Requirement: From the line with "left elbow: (353, 342)" through the line with "neck: (329, 199)", repeat the entries verbatim, both end lines included, and add nothing.

Entries shown:
· · · ·

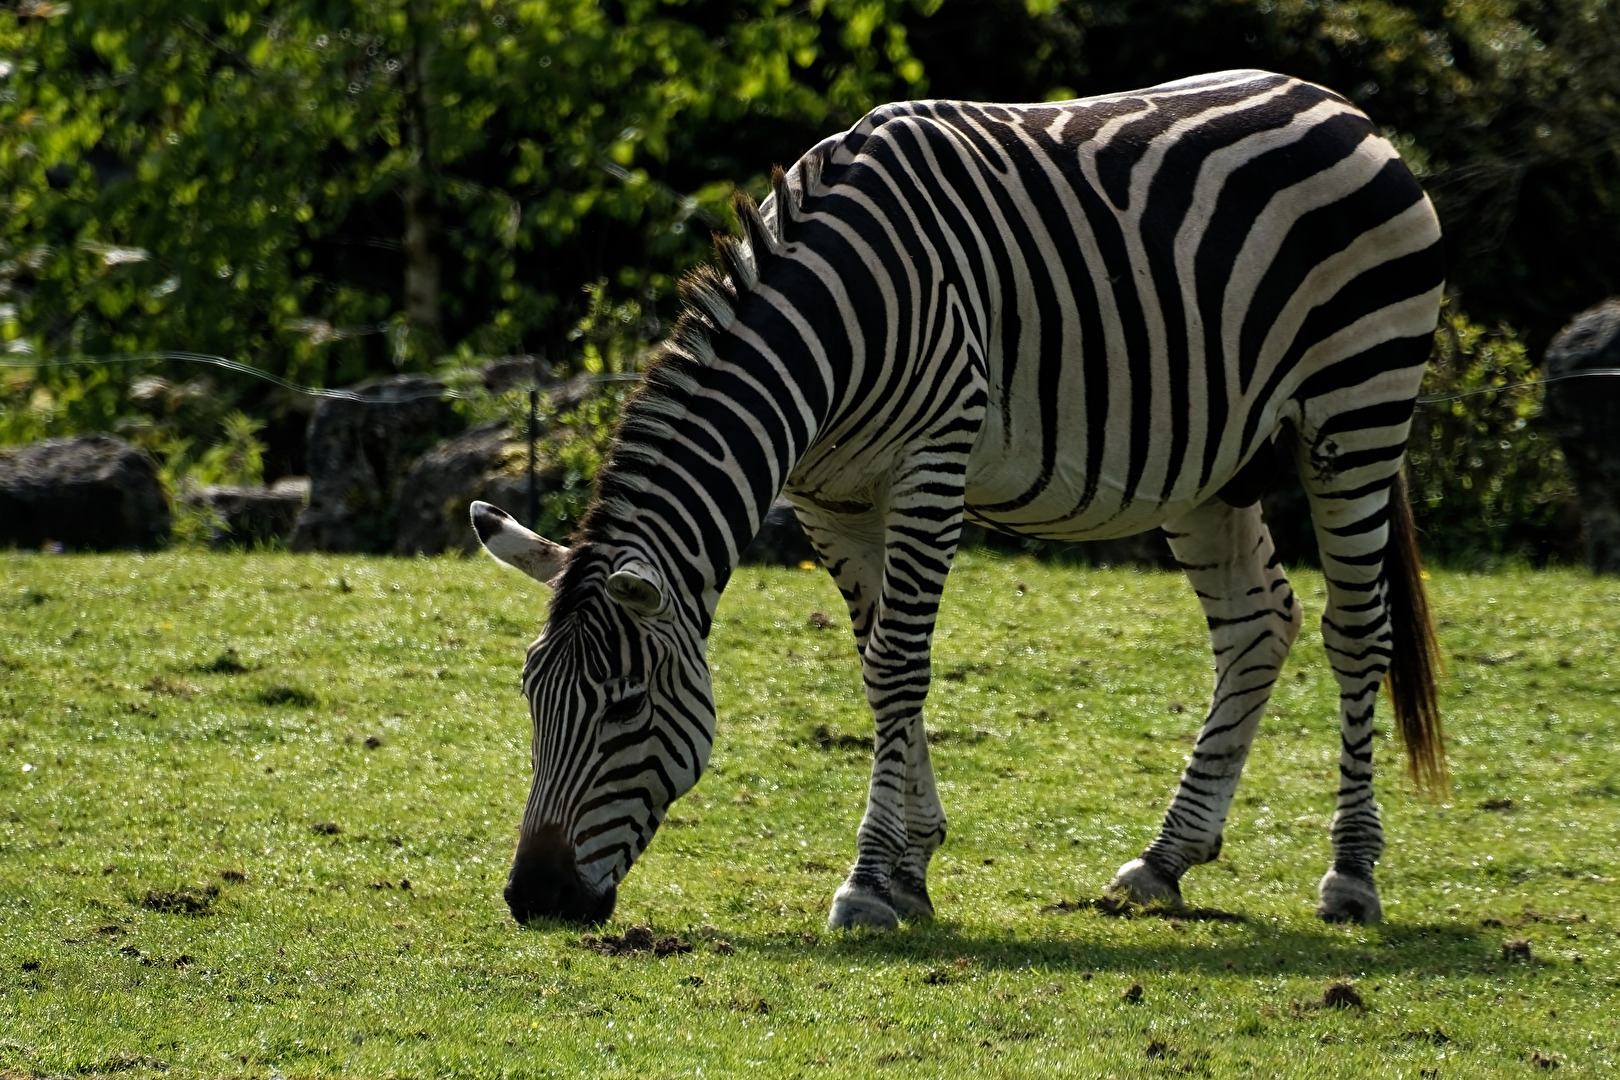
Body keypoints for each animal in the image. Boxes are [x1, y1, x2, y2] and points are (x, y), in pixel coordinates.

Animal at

· · · ·

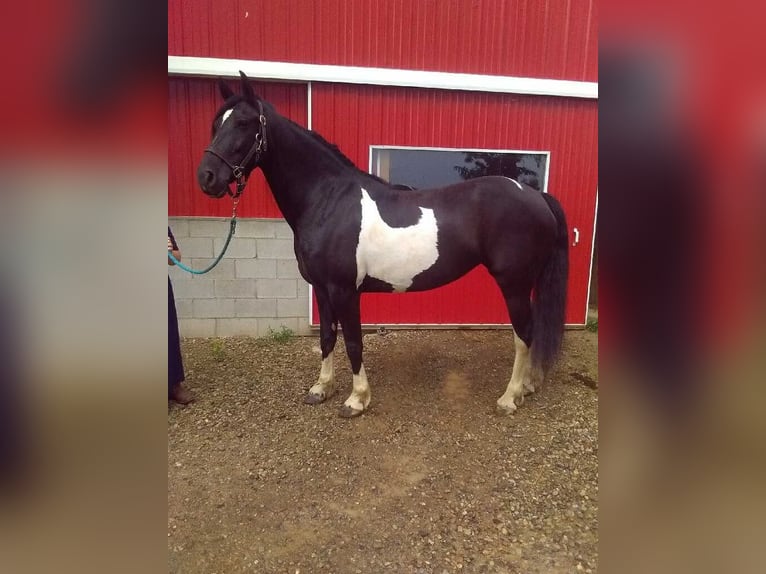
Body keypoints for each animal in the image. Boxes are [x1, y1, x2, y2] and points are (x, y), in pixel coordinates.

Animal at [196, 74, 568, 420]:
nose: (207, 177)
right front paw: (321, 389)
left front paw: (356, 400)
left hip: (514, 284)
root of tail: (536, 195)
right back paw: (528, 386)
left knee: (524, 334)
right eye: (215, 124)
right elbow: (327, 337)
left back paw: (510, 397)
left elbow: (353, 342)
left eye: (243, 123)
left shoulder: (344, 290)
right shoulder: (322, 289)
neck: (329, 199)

· · · ·

Solution to this task:
left elbow: (353, 342)
left eye: (243, 123)
left shoulder: (344, 290)
right shoulder: (322, 289)
neck: (329, 199)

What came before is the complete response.